Friedman’s entry into the world of Japanese haiku soon convinces her
of the wisdom in the adage "life is what happens while one is planning
something else." What she discovers is an art form as well as the value of
community in learning to write haiku. Along the way, haiku turns out to
be "a path of self-discovery." Previously, haiku only had served as a pleasant
way to practice reading Japanese.
The steps of Friedman’s haiku path remind us of issues we often face in
writing and reading English-language haiku. Among these are the use of
season words, the matter of syllable count, and the role of the personal in
haiku. Like many beginners in haiku Friedman felt a strong need to learn
and follow a set of rules. At one early session with her mentor she expected
to work on them, but Momoko "began to redefine my conception of haiku
… she was intent on teaching me the feel of haiku." Her mentor suggested
that she think of haiku as a vessel into which to pour her feelings, thus
moving beyond the intellectual and logical.
Friedman was soon to discover that this is much easier said than done.
As Ryojinboku said about the personal dimension, one must think of the
most deeply impressive part of a thing or event and write about that. There
is never enough room to write about all one feels in a particular experience.

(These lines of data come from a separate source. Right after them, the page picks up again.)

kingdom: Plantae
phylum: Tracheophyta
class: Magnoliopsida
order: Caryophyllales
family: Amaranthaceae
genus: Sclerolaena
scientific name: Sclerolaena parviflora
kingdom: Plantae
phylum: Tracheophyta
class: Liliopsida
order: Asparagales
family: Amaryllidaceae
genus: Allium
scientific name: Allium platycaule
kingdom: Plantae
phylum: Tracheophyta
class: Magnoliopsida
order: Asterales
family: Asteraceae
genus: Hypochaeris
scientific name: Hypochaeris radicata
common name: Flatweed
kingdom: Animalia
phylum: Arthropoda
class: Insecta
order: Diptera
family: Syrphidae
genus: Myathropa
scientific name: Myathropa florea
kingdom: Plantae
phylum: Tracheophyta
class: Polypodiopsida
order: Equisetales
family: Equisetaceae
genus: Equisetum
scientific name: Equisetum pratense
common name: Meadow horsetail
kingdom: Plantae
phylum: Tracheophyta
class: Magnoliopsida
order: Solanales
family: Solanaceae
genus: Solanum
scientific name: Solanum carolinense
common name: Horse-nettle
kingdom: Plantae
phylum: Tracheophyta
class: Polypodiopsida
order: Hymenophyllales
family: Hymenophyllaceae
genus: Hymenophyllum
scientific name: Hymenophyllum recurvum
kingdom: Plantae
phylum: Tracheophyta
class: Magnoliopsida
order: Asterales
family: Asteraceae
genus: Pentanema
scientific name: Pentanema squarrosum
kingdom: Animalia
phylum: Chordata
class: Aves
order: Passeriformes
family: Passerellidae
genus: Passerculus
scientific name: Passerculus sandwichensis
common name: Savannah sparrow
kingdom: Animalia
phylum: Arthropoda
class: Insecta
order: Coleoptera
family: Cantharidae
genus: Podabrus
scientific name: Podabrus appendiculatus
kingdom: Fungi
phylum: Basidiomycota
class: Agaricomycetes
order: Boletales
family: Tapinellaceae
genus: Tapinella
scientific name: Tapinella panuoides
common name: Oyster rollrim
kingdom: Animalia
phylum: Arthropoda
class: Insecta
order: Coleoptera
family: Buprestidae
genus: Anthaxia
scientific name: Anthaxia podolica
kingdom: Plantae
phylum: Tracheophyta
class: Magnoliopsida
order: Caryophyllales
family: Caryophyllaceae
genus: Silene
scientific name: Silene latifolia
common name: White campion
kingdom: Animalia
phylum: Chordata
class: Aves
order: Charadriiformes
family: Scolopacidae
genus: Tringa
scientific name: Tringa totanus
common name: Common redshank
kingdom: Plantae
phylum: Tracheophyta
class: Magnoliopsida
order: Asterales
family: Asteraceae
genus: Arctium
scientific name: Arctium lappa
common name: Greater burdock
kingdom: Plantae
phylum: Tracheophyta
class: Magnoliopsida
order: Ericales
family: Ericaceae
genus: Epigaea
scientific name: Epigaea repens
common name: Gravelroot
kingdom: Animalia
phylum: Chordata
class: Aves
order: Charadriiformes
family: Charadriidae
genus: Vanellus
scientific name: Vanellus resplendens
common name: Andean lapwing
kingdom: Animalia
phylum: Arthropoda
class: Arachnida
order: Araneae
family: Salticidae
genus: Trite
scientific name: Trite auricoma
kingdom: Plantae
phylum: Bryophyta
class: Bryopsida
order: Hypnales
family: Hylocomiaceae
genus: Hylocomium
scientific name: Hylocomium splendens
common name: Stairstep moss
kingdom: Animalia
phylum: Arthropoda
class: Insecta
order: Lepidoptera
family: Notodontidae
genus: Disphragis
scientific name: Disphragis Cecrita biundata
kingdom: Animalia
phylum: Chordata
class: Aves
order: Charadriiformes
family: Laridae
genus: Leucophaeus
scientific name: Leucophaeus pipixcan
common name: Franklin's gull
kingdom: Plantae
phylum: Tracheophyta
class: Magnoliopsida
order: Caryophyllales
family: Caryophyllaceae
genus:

Friedman keenly felt the contrast between writing haiku and foreignservice
dispatches. In haiku she discovered she had to cultivate an awareness
of meaning beyond the words.
How she learned to deal with the personal dimension in haiku is evident
in the following verse she brought to her mentor.
in the pot
soft long noodles
forgetting the old year |
Momoko counseled her to try to capture the mood of her experience of
cooking noodles. Momoko suggested a variant:
bring to a boil
New Year’s noodles
making a home |
Since "making a home" is central to the mood Friedman had in mind, the
suggested change makes it explicit.
While Friedman was working with Momoko she also was studying with a
calligraphy master. This added experience helped her appreciate how page
presentation can contribute to a haiku’s meaning. The characters themselves,
she discovered, serve to flesh out meaning hidden in the basic ambiguity
of spoken Japanese.
A few reservations about the book have to do with what follows the
memoir. After some endnotes Friedman suddenly turns pedagogical. Perhaps
she wanted to make the book more "practical," even to be adoptable
as a textbook. She tacks on notes on writing haiku in English, advice on
starting one’s own haiku group, a listing of some further readings, and advice
on questions for reading groups. The further readings section is a very
spare introduction to the literature, directed toward beginners. There is a
hasty quality about this lengthy "googled" list of paper and on-line journals
plus the limited selection of books. An index would have been helpful in
locating forgotten gems.
Friedman’s memoir on writing haiku in Japan will have wide appeal for
not only haiku beginners but advanced writers as well. The latter will appreciate
the Japanese roots of the rapidly evolving English-language haiku.
Moreover, they may be called to think further about what it means to write
haiku. Perhaps some will return to a basic question: what is it that makes
haiku haiku and not just an exotic form of short-verse poetry.